# Task statement:
Repeat every record exactly, but keep images out of the copy.

╭─ Given records

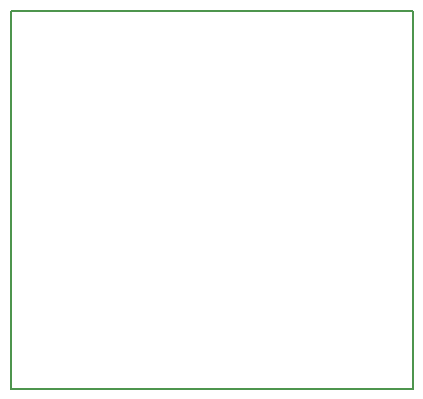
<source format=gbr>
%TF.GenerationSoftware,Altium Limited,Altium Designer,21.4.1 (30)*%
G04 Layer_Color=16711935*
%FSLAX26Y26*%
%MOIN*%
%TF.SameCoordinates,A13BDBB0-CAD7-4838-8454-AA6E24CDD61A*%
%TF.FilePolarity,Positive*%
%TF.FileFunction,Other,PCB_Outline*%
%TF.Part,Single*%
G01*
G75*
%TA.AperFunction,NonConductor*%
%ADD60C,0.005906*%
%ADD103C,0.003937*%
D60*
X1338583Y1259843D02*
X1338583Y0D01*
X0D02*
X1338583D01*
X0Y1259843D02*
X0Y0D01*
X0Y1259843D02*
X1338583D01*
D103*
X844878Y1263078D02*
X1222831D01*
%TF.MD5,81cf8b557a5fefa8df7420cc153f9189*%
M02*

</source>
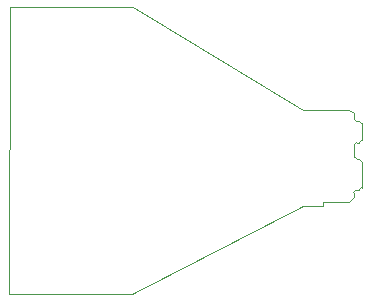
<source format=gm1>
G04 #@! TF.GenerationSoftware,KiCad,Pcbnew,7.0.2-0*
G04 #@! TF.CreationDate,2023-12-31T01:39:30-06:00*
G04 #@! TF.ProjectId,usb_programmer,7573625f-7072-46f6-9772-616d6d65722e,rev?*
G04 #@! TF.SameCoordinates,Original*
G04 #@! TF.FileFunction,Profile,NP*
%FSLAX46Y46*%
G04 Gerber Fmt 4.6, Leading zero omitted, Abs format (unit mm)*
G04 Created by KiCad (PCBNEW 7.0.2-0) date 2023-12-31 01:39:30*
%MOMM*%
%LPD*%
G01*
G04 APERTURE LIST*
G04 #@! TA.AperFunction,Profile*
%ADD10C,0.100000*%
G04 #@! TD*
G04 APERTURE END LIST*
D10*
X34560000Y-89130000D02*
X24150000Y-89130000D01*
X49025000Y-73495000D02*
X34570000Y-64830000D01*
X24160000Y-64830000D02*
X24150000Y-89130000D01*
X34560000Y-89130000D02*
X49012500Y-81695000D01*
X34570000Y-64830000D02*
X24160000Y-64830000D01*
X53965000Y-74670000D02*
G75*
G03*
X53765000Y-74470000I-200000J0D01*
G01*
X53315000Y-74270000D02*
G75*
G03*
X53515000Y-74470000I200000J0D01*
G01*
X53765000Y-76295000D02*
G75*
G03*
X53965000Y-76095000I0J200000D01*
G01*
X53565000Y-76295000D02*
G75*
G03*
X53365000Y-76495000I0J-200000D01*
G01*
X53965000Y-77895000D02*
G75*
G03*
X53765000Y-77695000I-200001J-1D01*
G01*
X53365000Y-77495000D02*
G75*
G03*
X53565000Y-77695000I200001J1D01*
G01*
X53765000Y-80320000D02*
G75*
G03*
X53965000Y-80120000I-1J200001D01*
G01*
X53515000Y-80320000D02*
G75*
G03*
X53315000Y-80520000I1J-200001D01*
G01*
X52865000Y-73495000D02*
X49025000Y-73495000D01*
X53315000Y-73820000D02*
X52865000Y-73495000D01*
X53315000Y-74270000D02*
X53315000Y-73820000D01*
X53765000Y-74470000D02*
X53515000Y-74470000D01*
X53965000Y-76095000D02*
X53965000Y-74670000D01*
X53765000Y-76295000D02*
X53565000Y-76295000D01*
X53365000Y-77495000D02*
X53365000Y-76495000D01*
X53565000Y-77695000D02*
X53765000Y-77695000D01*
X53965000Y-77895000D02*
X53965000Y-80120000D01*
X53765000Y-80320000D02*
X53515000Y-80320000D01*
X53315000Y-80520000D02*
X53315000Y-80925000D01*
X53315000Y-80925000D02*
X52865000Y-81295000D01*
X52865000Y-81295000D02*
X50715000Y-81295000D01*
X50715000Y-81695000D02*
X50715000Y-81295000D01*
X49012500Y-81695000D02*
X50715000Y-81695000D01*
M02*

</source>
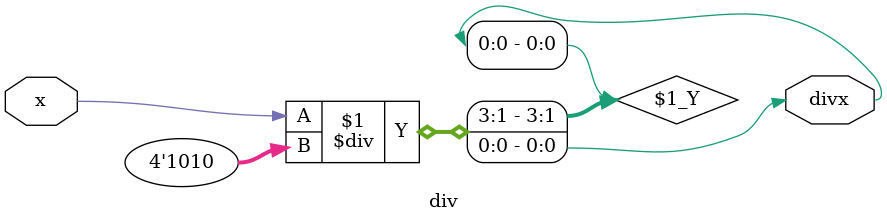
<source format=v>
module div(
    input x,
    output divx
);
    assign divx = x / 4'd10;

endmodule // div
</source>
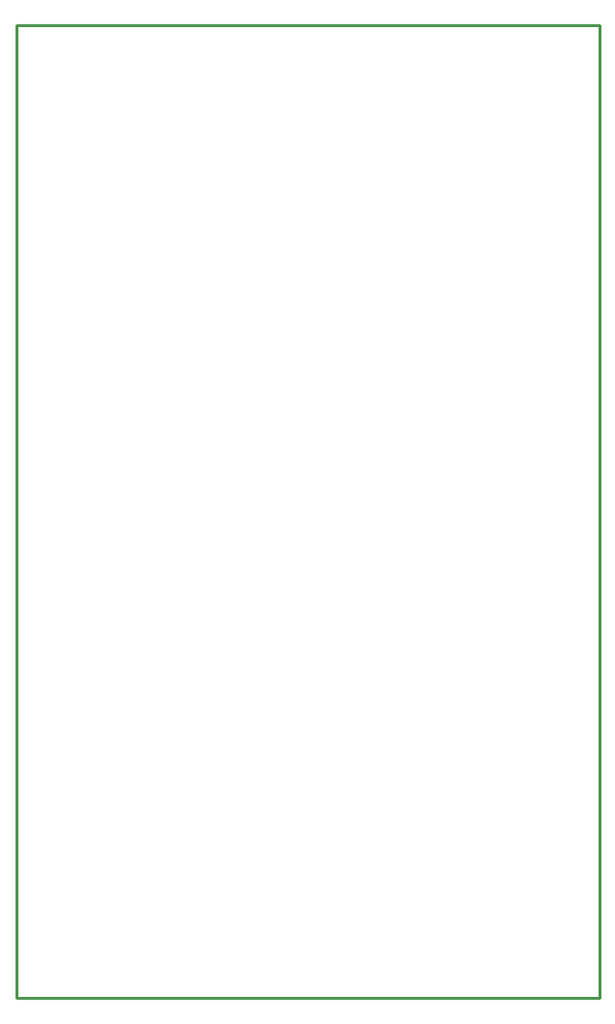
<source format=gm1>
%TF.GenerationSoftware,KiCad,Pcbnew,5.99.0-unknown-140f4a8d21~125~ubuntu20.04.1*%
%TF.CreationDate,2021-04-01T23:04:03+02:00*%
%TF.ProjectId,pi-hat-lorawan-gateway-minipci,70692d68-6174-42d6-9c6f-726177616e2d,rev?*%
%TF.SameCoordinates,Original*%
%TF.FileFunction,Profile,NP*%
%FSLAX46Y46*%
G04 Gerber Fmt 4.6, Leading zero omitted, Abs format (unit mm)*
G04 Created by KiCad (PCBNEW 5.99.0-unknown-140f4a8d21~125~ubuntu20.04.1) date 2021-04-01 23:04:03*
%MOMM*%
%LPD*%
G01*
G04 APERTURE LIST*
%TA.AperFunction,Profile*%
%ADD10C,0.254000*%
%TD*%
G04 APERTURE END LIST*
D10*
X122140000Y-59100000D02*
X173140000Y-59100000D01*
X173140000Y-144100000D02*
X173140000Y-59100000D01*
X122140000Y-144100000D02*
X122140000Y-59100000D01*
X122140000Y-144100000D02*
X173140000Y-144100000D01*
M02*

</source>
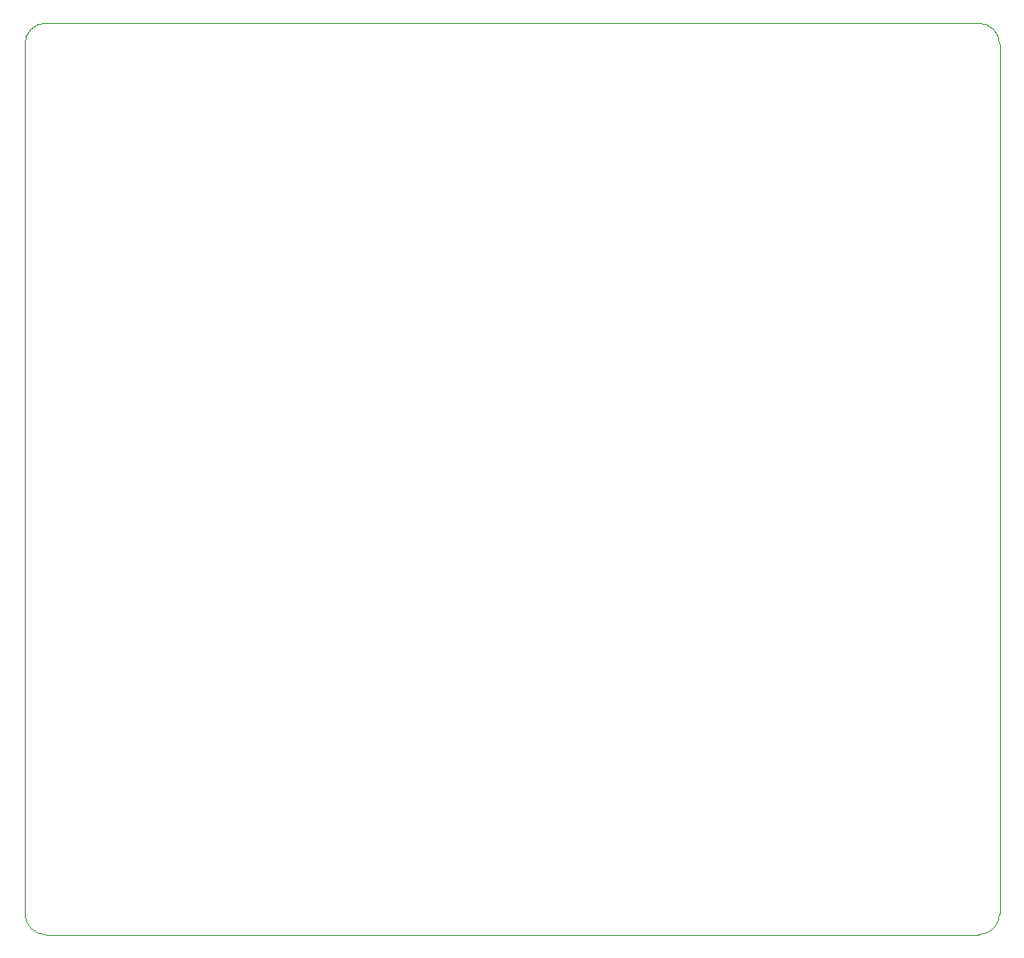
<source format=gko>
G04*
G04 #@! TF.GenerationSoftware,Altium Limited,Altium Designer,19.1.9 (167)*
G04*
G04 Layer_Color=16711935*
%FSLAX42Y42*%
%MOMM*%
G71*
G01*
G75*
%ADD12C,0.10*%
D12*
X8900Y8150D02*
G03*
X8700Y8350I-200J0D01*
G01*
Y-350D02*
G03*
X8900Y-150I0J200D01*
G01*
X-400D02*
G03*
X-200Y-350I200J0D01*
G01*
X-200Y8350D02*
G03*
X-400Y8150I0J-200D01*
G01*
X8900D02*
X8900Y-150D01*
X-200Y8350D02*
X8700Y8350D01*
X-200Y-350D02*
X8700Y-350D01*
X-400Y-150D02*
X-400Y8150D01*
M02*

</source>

╰─

# Task answer:
<source format=gbr>
%TF.GenerationSoftware,Altium Limited,Altium Designer,21.4.1 (30)*%
G04 Layer_Color=16711935*
%FSLAX26Y26*%
%MOIN*%
%TF.SameCoordinates,A13BDBB0-CAD7-4838-8454-AA6E24CDD61A*%
%TF.FilePolarity,Positive*%
%TF.FileFunction,Other,PCB_Outline*%
%TF.Part,Single*%
G01*
G75*
%TA.AperFunction,NonConductor*%
%ADD60C,0.005906*%
%ADD103C,0.003937*%
D60*
X1338583Y1259843D02*
X1338583Y0D01*
X0D02*
X1338583D01*
X0Y1259843D02*
X0Y0D01*
X0Y1259843D02*
X1338583D01*
D103*
X844878Y1263078D02*
X1222831D01*
%TF.MD5,81cf8b557a5fefa8df7420cc153f9189*%
M02*

</source>
<source format=gm1>
G04 #@! TF.GenerationSoftware,KiCad,Pcbnew,7.0.2-0*
G04 #@! TF.CreationDate,2023-12-31T01:39:30-06:00*
G04 #@! TF.ProjectId,usb_programmer,7573625f-7072-46f6-9772-616d6d65722e,rev?*
G04 #@! TF.SameCoordinates,Original*
G04 #@! TF.FileFunction,Profile,NP*
%FSLAX46Y46*%
G04 Gerber Fmt 4.6, Leading zero omitted, Abs format (unit mm)*
G04 Created by KiCad (PCBNEW 7.0.2-0) date 2023-12-31 01:39:30*
%MOMM*%
%LPD*%
G01*
G04 APERTURE LIST*
G04 #@! TA.AperFunction,Profile*
%ADD10C,0.100000*%
G04 #@! TD*
G04 APERTURE END LIST*
D10*
X34560000Y-89130000D02*
X24150000Y-89130000D01*
X49025000Y-73495000D02*
X34570000Y-64830000D01*
X24160000Y-64830000D02*
X24150000Y-89130000D01*
X34560000Y-89130000D02*
X49012500Y-81695000D01*
X34570000Y-64830000D02*
X24160000Y-64830000D01*
X53965000Y-74670000D02*
G75*
G03*
X53765000Y-74470000I-200000J0D01*
G01*
X53315000Y-74270000D02*
G75*
G03*
X53515000Y-74470000I200000J0D01*
G01*
X53765000Y-76295000D02*
G75*
G03*
X53965000Y-76095000I0J200000D01*
G01*
X53565000Y-76295000D02*
G75*
G03*
X53365000Y-76495000I0J-200000D01*
G01*
X53965000Y-77895000D02*
G75*
G03*
X53765000Y-77695000I-200001J-1D01*
G01*
X53365000Y-77495000D02*
G75*
G03*
X53565000Y-77695000I200001J1D01*
G01*
X53765000Y-80320000D02*
G75*
G03*
X53965000Y-80120000I-1J200001D01*
G01*
X53515000Y-80320000D02*
G75*
G03*
X53315000Y-80520000I1J-200001D01*
G01*
X52865000Y-73495000D02*
X49025000Y-73495000D01*
X53315000Y-73820000D02*
X52865000Y-73495000D01*
X53315000Y-74270000D02*
X53315000Y-73820000D01*
X53765000Y-74470000D02*
X53515000Y-74470000D01*
X53965000Y-76095000D02*
X53965000Y-74670000D01*
X53765000Y-76295000D02*
X53565000Y-76295000D01*
X53365000Y-77495000D02*
X53365000Y-76495000D01*
X53565000Y-77695000D02*
X53765000Y-77695000D01*
X53965000Y-77895000D02*
X53965000Y-80120000D01*
X53765000Y-80320000D02*
X53515000Y-80320000D01*
X53315000Y-80520000D02*
X53315000Y-80925000D01*
X53315000Y-80925000D02*
X52865000Y-81295000D01*
X52865000Y-81295000D02*
X50715000Y-81295000D01*
X50715000Y-81695000D02*
X50715000Y-81295000D01*
X49012500Y-81695000D02*
X50715000Y-81695000D01*
M02*

</source>
<source format=v>
module div(
    input x,
    output divx
);
    assign divx = x / 4'd10;

endmodule // div
</source>
<source format=gm1>
%TF.GenerationSoftware,KiCad,Pcbnew,5.99.0-unknown-140f4a8d21~125~ubuntu20.04.1*%
%TF.CreationDate,2021-04-01T23:04:03+02:00*%
%TF.ProjectId,pi-hat-lorawan-gateway-minipci,70692d68-6174-42d6-9c6f-726177616e2d,rev?*%
%TF.SameCoordinates,Original*%
%TF.FileFunction,Profile,NP*%
%FSLAX46Y46*%
G04 Gerber Fmt 4.6, Leading zero omitted, Abs format (unit mm)*
G04 Created by KiCad (PCBNEW 5.99.0-unknown-140f4a8d21~125~ubuntu20.04.1) date 2021-04-01 23:04:03*
%MOMM*%
%LPD*%
G01*
G04 APERTURE LIST*
%TA.AperFunction,Profile*%
%ADD10C,0.254000*%
%TD*%
G04 APERTURE END LIST*
D10*
X122140000Y-59100000D02*
X173140000Y-59100000D01*
X173140000Y-144100000D02*
X173140000Y-59100000D01*
X122140000Y-144100000D02*
X122140000Y-59100000D01*
X122140000Y-144100000D02*
X173140000Y-144100000D01*
M02*

</source>
<source format=gko>
G04*
G04 #@! TF.GenerationSoftware,Altium Limited,Altium Designer,19.1.9 (167)*
G04*
G04 Layer_Color=16711935*
%FSLAX42Y42*%
%MOMM*%
G71*
G01*
G75*
%ADD12C,0.10*%
D12*
X8900Y8150D02*
G03*
X8700Y8350I-200J0D01*
G01*
Y-350D02*
G03*
X8900Y-150I0J200D01*
G01*
X-400D02*
G03*
X-200Y-350I200J0D01*
G01*
X-200Y8350D02*
G03*
X-400Y8150I0J-200D01*
G01*
X8900D02*
X8900Y-150D01*
X-200Y8350D02*
X8700Y8350D01*
X-200Y-350D02*
X8700Y-350D01*
X-400Y-150D02*
X-400Y8150D01*
M02*

</source>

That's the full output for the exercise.